**Given data**
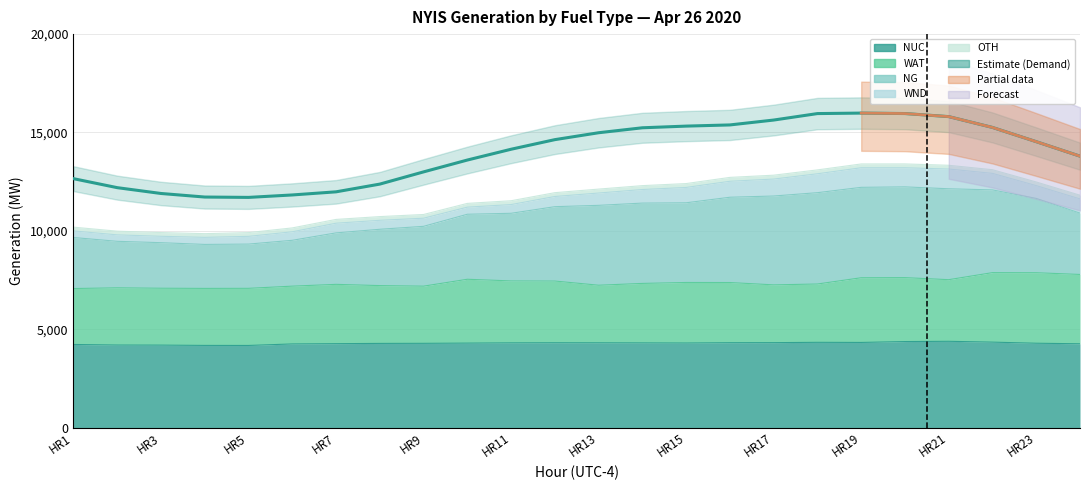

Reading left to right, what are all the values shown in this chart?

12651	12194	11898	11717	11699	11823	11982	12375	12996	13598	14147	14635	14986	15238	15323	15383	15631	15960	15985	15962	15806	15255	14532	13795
---
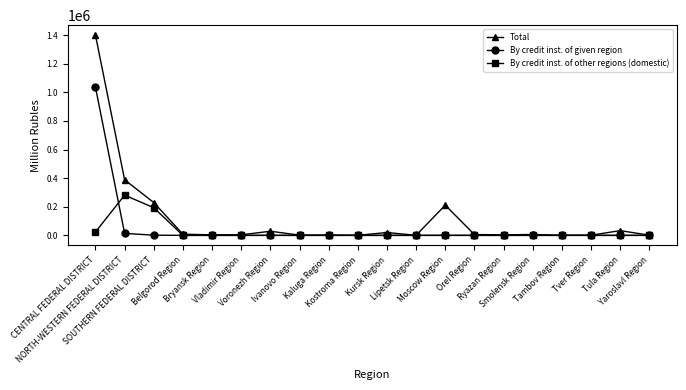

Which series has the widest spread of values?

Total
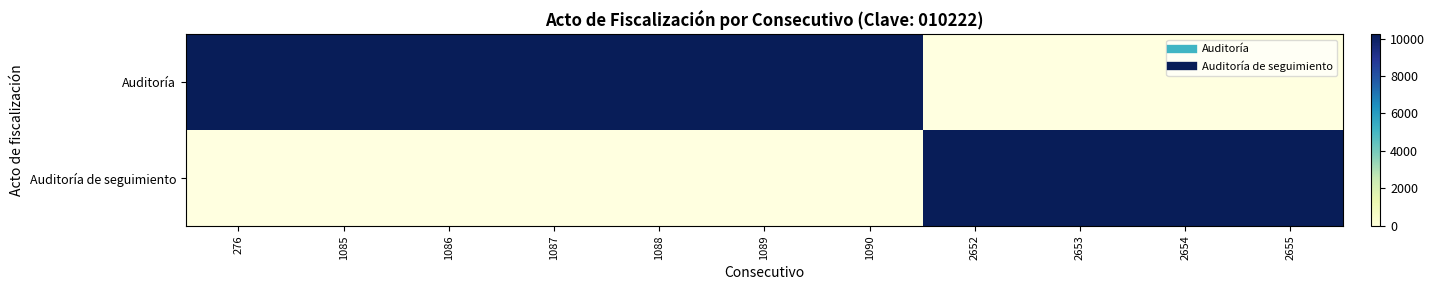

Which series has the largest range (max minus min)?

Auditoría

**How to complete this task**
Which lines above contain the word "values"? Report each of those lines in full.

**Result for this exercise**
Reading left to right, what are all the values shown in this chart?
Which series has the widest spread of values?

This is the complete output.